The importance of information security in safeguarding human and fundamental rights

Ahti Saarenpää

Law is necessarily a dynamic force and component of society: Legal principles, the legal culture and legislation all change regularly. When society changes, legislation is the first of these to react – sometimes even a bit too readily. Mostly it is enough to interpret old legislation by a new way in a new environment.

Recognizing and acting on the need for a wholly new body of legislation involves rather more effort. We are even slower to notice changes in legal principles and slower still to detect changes in our legal culture. On balance, law is at once a dynamic and a conservative phenomenon. The legal profession counts amount the most conservative.

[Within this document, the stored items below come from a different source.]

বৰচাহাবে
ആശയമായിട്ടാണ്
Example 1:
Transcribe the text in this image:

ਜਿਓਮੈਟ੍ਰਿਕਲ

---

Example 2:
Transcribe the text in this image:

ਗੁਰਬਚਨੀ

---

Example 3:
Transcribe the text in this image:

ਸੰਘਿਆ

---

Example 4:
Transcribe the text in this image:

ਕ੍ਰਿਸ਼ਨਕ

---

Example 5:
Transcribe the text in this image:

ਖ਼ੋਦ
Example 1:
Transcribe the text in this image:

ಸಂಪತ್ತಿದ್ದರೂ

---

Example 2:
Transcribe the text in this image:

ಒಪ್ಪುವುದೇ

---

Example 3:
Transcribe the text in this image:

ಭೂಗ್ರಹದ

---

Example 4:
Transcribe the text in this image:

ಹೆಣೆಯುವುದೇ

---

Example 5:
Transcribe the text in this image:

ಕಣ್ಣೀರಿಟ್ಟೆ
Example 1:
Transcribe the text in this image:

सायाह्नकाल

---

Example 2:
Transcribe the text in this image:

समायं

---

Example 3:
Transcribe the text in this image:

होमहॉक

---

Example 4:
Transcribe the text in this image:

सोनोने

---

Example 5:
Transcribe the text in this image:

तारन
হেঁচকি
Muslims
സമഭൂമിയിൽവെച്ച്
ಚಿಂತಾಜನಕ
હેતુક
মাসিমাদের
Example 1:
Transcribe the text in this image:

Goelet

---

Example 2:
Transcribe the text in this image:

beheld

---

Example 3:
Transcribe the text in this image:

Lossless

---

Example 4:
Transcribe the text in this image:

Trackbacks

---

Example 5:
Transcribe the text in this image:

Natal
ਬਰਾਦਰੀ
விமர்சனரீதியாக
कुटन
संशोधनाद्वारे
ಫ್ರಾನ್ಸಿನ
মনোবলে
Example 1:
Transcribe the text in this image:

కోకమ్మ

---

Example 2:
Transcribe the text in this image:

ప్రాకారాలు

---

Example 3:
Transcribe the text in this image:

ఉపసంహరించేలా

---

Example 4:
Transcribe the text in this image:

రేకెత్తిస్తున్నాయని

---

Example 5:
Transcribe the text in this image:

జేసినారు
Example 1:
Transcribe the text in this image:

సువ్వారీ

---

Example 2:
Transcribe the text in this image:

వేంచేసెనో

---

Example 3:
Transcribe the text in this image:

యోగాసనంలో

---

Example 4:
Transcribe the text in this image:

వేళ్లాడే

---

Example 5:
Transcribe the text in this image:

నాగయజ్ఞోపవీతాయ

Change in a society and change in a state are different matters. This is yet another distinction we fail to make. States are usually the slower to change. In the Nordic countries today we speak of the European constitutional state. It is an old concept that has taken on new vitality with the conclusion of human rights treaties and the establishment of the European Union. The rights of the individual are protected much earlier and more vigorously than before. We are fully justified in speaking of a legal superhighway that should provide the most direct route from human and fundamental rights to the interpretation of individual provisions in the law.

The society we live in today is a network society, the state a constitutional state. This combination changes law significantly: One can see legislation, legal principles and the legal culture all changing. The meeting of old and new is conspicuous. If nothing else, our world of legal concepts is being rapidly reshaped. Much of what we do we now do on networks – in new ways, using new concepts and, to some extent, applying new principles.

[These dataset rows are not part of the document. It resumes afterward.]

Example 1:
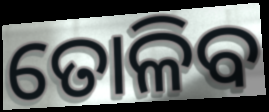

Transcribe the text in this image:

ତୋଳିବ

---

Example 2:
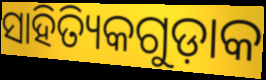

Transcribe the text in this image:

ସାହିତ୍ୟିକଗୁଡ଼ାକ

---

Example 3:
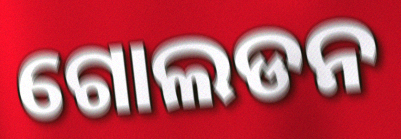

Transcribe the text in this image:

ଗୋଲଡନ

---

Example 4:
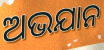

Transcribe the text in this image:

ଅଭଯାନ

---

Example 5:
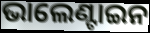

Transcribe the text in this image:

ଭାଲେଣ୍ଟାଇନ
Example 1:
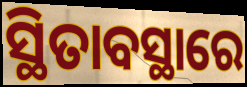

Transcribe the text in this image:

ସ୍ଥିତାବସ୍ଥାରେ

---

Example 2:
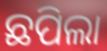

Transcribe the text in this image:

ଛପିଲା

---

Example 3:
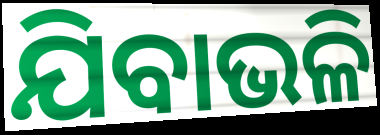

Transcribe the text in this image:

ଯିବାଭଳି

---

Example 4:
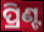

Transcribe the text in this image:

ପ୍ରିଣ୍ଟ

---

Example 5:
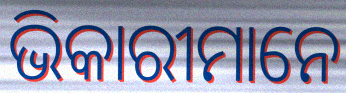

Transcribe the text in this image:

ଭିକାରୀମାନେ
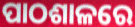
ପାଠଶାଳରେ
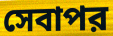
সেবাপর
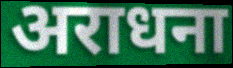
अराधना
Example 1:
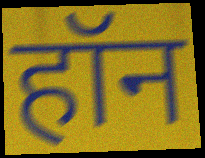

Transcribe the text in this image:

हॉन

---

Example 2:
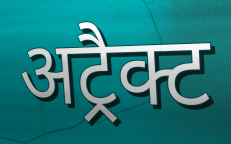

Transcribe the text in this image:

अट्रैक्ट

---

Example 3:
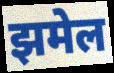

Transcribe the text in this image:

झमेल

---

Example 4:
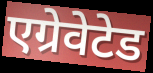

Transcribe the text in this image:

एग्रेवेटेड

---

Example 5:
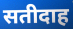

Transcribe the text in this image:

सतीदाह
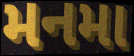
મનમા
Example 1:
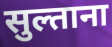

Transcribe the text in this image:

सुल्ताना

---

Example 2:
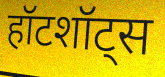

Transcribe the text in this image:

हॉटशॉट्स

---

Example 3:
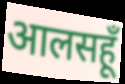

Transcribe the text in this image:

आलसहूँ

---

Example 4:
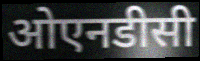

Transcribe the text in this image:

ओएनडीसी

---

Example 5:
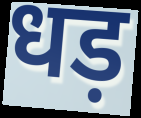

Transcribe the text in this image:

धड़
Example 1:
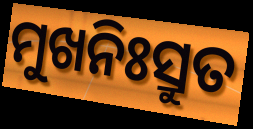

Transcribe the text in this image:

ମୁଖନିଃସ୍ରୁତ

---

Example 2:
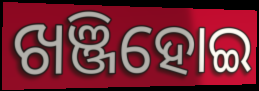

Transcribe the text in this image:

ଖଞ୍ଜିହୋଇ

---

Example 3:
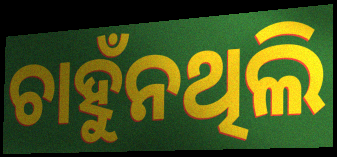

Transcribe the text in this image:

ଚାହୁଁନଥିଲି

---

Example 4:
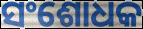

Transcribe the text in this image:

ସଂଶୋଧକ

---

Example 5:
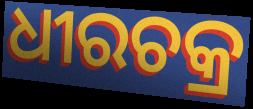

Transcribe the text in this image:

ଧୀରଚକ୍ର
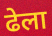
ढेला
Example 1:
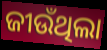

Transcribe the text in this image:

ଜୀଉଁଥିଲା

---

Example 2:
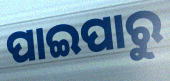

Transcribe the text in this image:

ପାଇପାରୁ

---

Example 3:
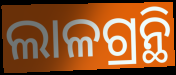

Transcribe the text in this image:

ଲାଳଗ୍ରନ୍ଥି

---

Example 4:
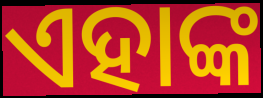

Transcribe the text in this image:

ଏହାଙ୍କ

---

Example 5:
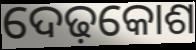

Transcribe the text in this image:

ଦେଢ଼କୋଶ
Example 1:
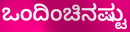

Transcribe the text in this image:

ಒಂದಿಂಚಿನಷ್ಟು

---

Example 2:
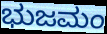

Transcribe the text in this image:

ಭುಜಮಂ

The Network Society compels us to reflect on the legal significance of information security in a new way. On the technical end, we have been slow to wake up to the realities of information security and the need to study it closely. Where the legal ramifications are concerned, we have been even slower. On the European level, we have even gone so far as to think that best practices would suffice.

This is not the right way ahead in a constitutional state. Electronic communications, e-commerce and information management – all core processes of the Network Society – require an environment where information is secure. We exercise our fundamental rights to an increasing extent on networks. This unequivocally requires that information security be included among our fundamental rights. It is an element of the essential social contract that underpins the Network Society. The routes that information and legal information follow should run parallel over their full length. Information networks are not solely or primarily a technical consideration from the point of view of information security.